Brandon's Blog

9/2/2006

Post-Eraserhead

A quick combing of the web for Eraserhead-related information led me to the Wikipedia article on Blue Velvet, which in turn pointed out that Frank’s inhalent was actually amyl nitrite, not nitrous oxide (as has been the current EZ-E/Blood Money consensus).  This is a bit disappointing, in terms of the road to understanding.  However, this little tidbit does little to upset the backbone theories.

Something subliminal about Eraserhead has me about ready to rethink the entire Sandman/Ben issue, and what that place really meant.  I am settled that the clown in the apartment is the keystone.

And, to continue the asides, I also see that there is another movie in the works.

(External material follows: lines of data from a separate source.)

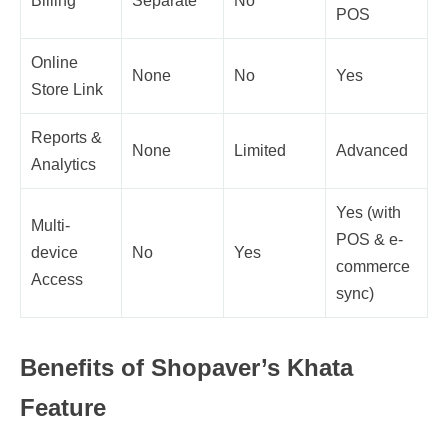
Billing
Separate
No
POS
Online
None
No
Yes
Store Link
Reports &
None
Limited
Advanced
Analytics
Yes (with
Multi-
POS & e-
device
No
Yes
commerce
Access
sync)
Benefits of Shopaver’s Khata
Feature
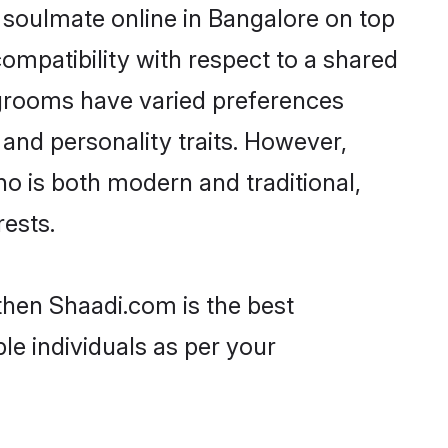
 soulmate online in Bangalore on top
ompatibility with respect to a shared
 grooms have varied preferences
, and personality traits. However,
ho is both modern and traditional,
rests.
 then Shaadi.com is the best
le individuals as per your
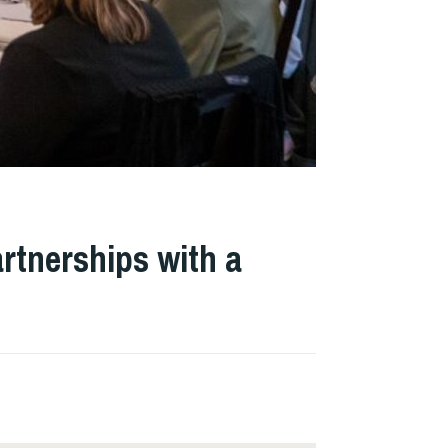
rtnerships with a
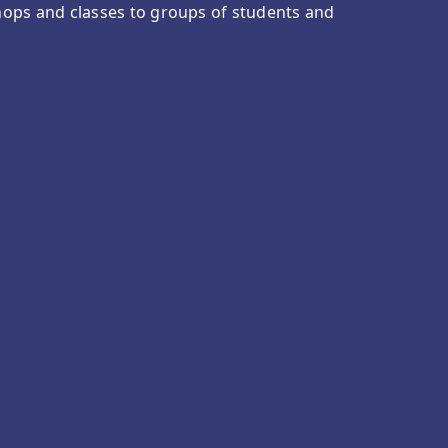
ops and classes to groups of students and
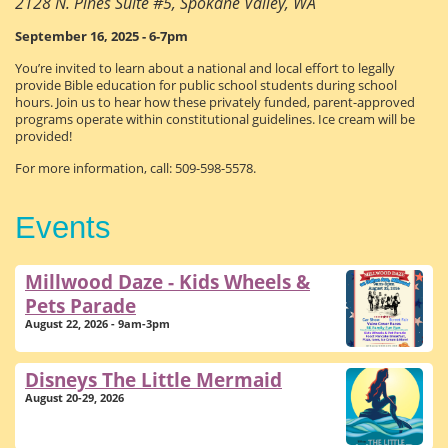
2128 N. Pines Suite #5, Spokane Valley, WA
September 16, 2025 - 6-7pm
You’re invited to learn about a national and local effort to legally
provide Bible education for public school students during school
hours. Join us to hear how these privately funded, parent-approved
programs operate within constitutional guidelines. Ice cream will be
provided!
For more information, call: 509-598-5578.
Events
Millwood Daze - Kids Wheels &
Pets Parade
August 22, 2026 - 9am-3pm
Disneys The Little Mermaid
August 20-29, 2026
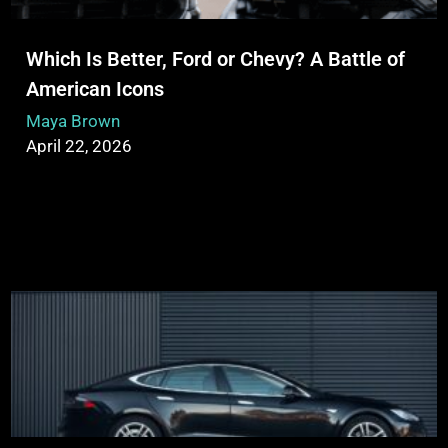
Which Is Better, Ford or Chevy? A Battle of
American Icons
Maya Brown
April 22, 2026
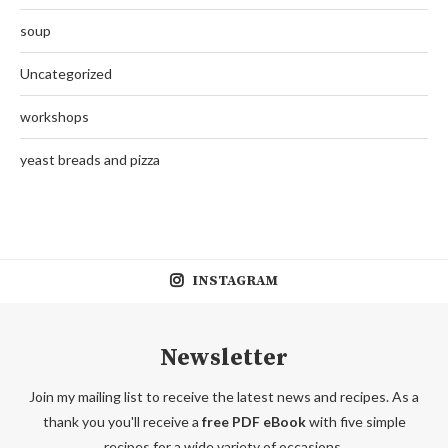
soup
Uncategorized
workshops
yeast breads and pizza
INSTAGRAM
Newsletter
Join my mailing list to receive the latest news and recipes. As a
thank you you'll receive a
free PDF eBook
with five simple
recipes for a wide variety of occasions.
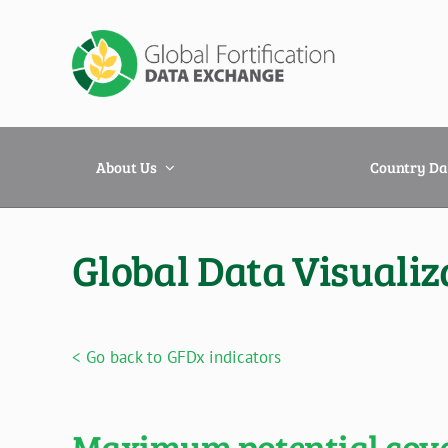
Skip
to
content
About Us
Country Da
Global Data Visualiz
< Go back to GFDx indicators
Maximum potential cover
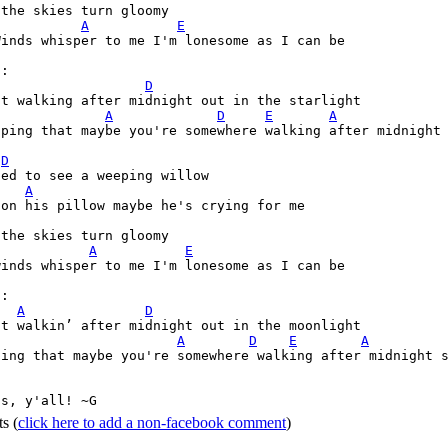
the skies turn gloomy 

A
E
inds whisper to me I'm lonesome as I can be

:

D
t walking after midnight out in the starlight 

A
D
E
A
oping that maybe you're somewhere walking after midnight 


D
ed to see a weeping willow 

A
on his pillow maybe he's crying for me

the skies turn gloomy 

A
E
inds whisper to me I'm lonesome as I can be

:

A
D
t walkin’ after midnight out in the moonlight 

A
D
E
A
ping that maybe you're somewhere walking after midnight s
ss, y'all! ~G 
ts
(
click here to add a non-facebook comment
)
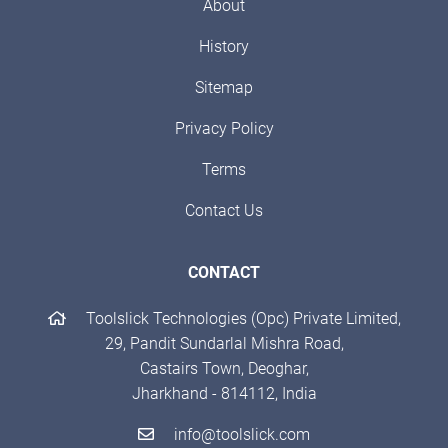
About
History
Sitemap
Privacy Policy
Terms
Contact Us
CONTACT
Toolslick Technologies (Opc) Private Limited,
29, Pandit Sundarlal Mishra Road,
Castairs Town, Deoghar,
Jharkhand - 814112, India
info@toolslick.com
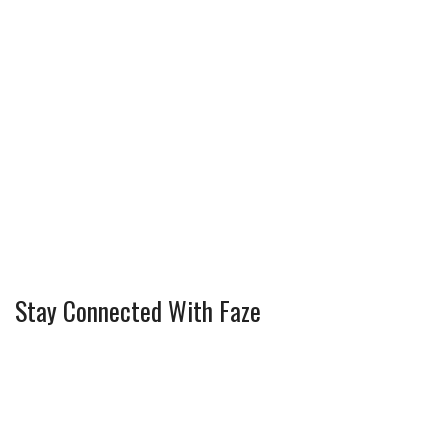
Stay Connected With Faze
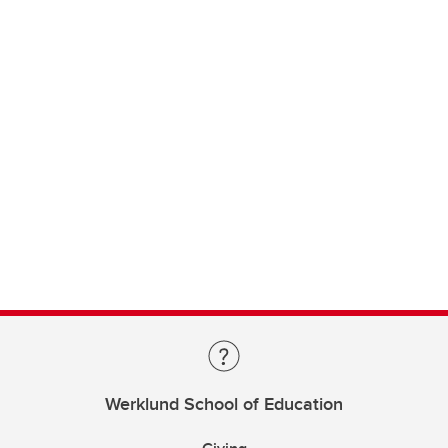
Werklund School of Education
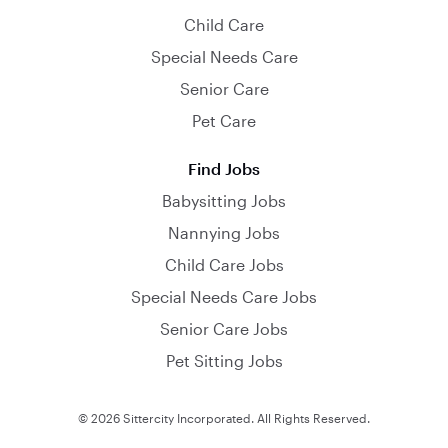
Child Care
Special Needs Care
Senior Care
Pet Care
Find Jobs
Babysitting Jobs
Nannying Jobs
Child Care Jobs
Special Needs Care Jobs
Senior Care Jobs
Pet Sitting Jobs
© 2026 Sittercity Incorporated. All Rights Reserved.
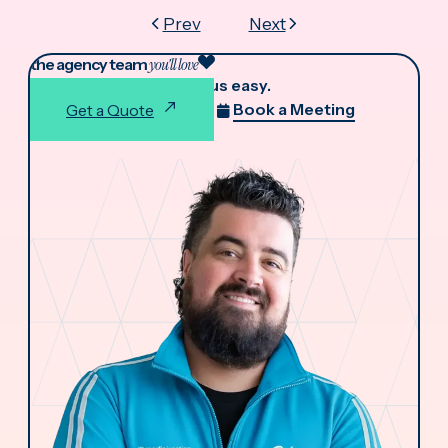
Prev
Next
the agency team
you'll love
We make working with us easy.
Book a Meeting
Get a Quote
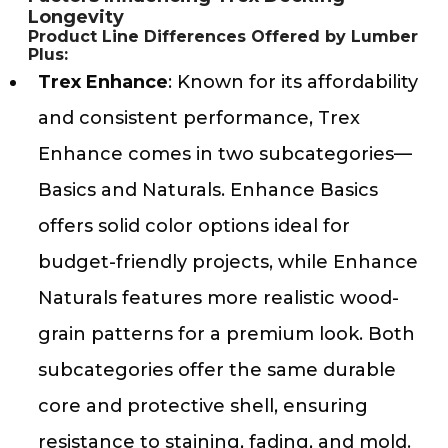
Longevity
Product Line Differences Offered by Lumber
Plus:
Trex Enhance
: Known for its affordability
and consistent performance, Trex
Enhance comes in two subcategories—
Basics and Naturals. Enhance Basics
offers solid color options ideal for
budget-friendly projects, while Enhance
Naturals features more realistic wood-
grain patterns for a premium look. Both
subcategories offer the same durable
core and protective shell, ensuring
resistance to staining, fading, and mold.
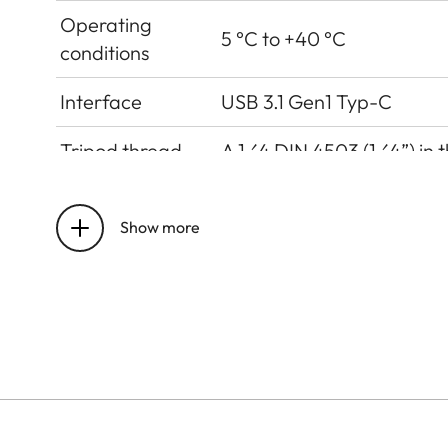
Operating
5 °C to +40 °C
conditions
Interface
USB 3.1 Gen1 Typ-C
Tripod thread
A 1⁄4 DIN 4503 (1⁄4”) in 
Dimensions
123 mm x 86 mm x 44 mm
Show more
Weight
approx. 320g (w/o film pa
Sensor
Sensor Size
CMOS-Sensor, 1/5 Zoll
Filter
RGB colour filter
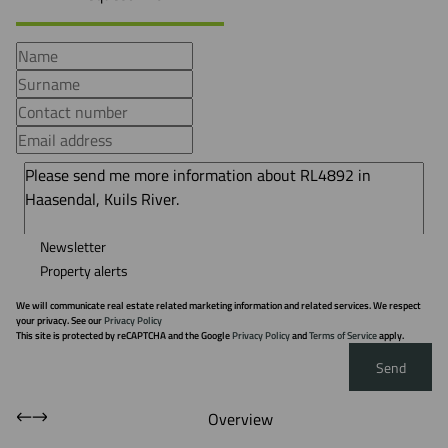
Newsletter
Property alerts
We will communicate real estate related marketing information and related services. We respect
your privacy. See our
Privacy Policy
This site is protected by reCAPTCHA and the Google
Privacy Policy
and
Terms of Service
apply.
Send
Overview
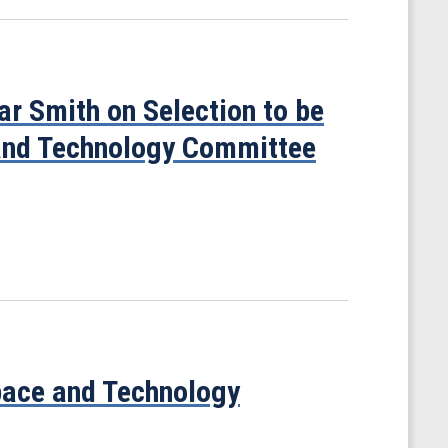
r Smith on Selection to be
 and Technology Committee
Space and Technology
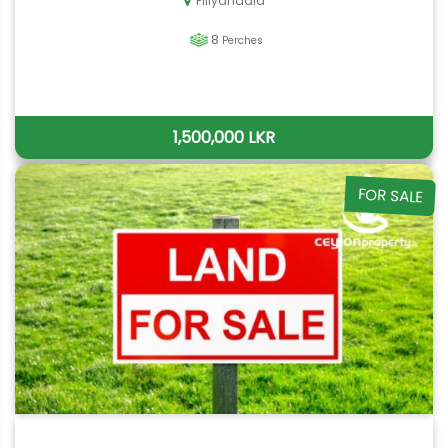
Piliyandala
8
Perches
1,500,000 LKR
FOR SALE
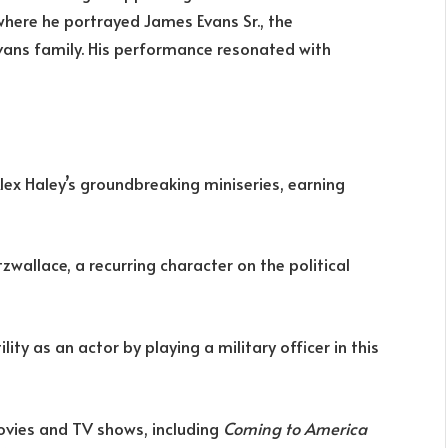
 where he portrayed James Evans Sr., the
Evans family. His performance resonated with
lex Haley’s groundbreaking miniseries, earning
zwallace, a recurring character on the political
ty as an actor by playing a military officer in this
ovies and TV shows, including
Coming to America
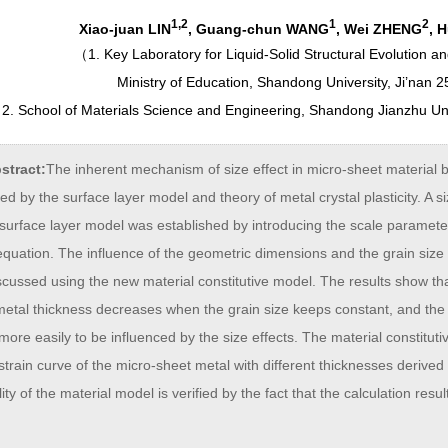
1,2
1
2
Xiao-juan LIN
, Guang-chun WANG
, Wei ZHENG
, 
（
1. Key Laboratory for Liquid-Solid Structural Evolution a
Ministry of Education, Shandong University, Ji’nan 
2. School of Materials Science and Engineering, Shandong Jianzhu Uni
stract:
The inherent mechanism of size effect in micro-sheet material b
ed by the surface layer model and theory of metal crystal plasticity. A
surface layer model was established by introducing the scale parameter
quation. The influence of the geometric dimensions and the grain size 
cussed using the new material constitutive model. The results show tha
etal thickness decreases when the grain size keeps constant, and the 
 more easily to be influenced by the size effects. The material constitut
strain curve of the micro-sheet metal with different thicknesses derive
lity of the material model is verified by the fact that the calculation res
.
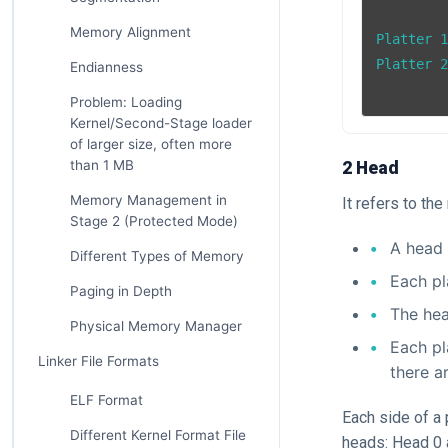
Memory Alignment
Platter 1
Platter 2
Endianness
Problem: Loading
Kernel/Second-Stage loader
of larger size, often more
than 1 MB
2 Head
Memory Management in
It refers to th
Stage 2 (Protected Mode)
A head 
Different Types of Memory
Each pl
Paging in Depth
The hea
Physical Memory Manager
Each pl
Linker File Formats
there a
ELF Format
Each side of a 
Different Kernel Format File
heads: Head 0 a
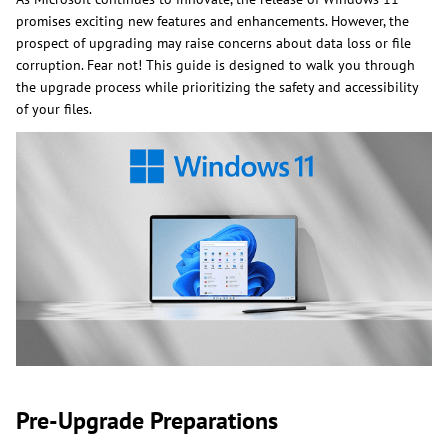
promises exciting new features and enhancements. However, the
prospect of upgrading may raise concerns about data loss or file
corruption. Fear not! This guide is designed to walk you through
the upgrade process while prioritizing the safety and accessibility
of your files.
Pre-Upgrade Preparations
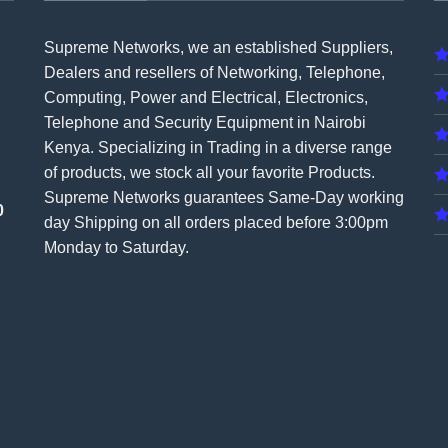
Supreme Networks, we an established
Suppliers
,
Dealers and resellers of Networking, Telephone,
Computing, Power and Electrical, Electronics,
Telephone and Security Equipment in Nairobi
Kenya. Specializing in Trading in a diverse range
of products, we stock all your favorite Products.
Supreme Networks guarantees Same-Day working
0
day Shipping on all
orders
placed before 3:00pm
Monday to Saturday.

Eraserhead was frighteningly frightening, beautiful only to someone who came into it wanting something that made Blue Velvet fit into some unknown genre.

Without digressing into the sexual violence of a Frank Booth-type character, Eraserhead managed to create a lurid picture of a “man” and his “wife” (both in quotes for entirely different reasons—but I’m trying to avoid spoilers).  It’s about sin, and heaven, but heaven is ironically inside a very hot place.

Again, dancing around significant spoilers, heaven has a checkerboard tile floor (possibly illuminating the Mulholland Drive and Twin Peaks: Fire Walk with Me situations regarding checkerboard floors).

My analysis does put heaven vertically above the “real world,” which reinforces some traditional Judeo-Christian meta-reality going on somewhere in there, but the whole thing is pretty much a rompus room of jumbled, uneasy images.

The signature diddy, “In Heaven Everything Is Fine” had a very end-of-Mulholland Drive feel, or even in the way of Dorothy Vallens’ performance of “Blue Velvet” at the Slow Club.

There was a small box with a frightening, mysterious thing inside.  Very Mulholland Drive there.

By the way, I thought this was a pretty good description of whatever the heck Dumb Land was, although I would say that #6 (“My Teeth Are Bleeding”) might have been more violent than #5 (“Get the Stick!”).

While attempting to shut up my post-Lynch chatter to wait for interested parties to see the movie, I would say that my take on Eraserhead is that it is a key element to understanding anything that followed it (meaning everything, as it was Lynch’s first full-length feature film).

My principal starting-off theme is that everything has a hole in it, and you can’t close an open door.  It’s oh-so-much-more complicated than that, but I’ll leave it there pending a more complete viewership.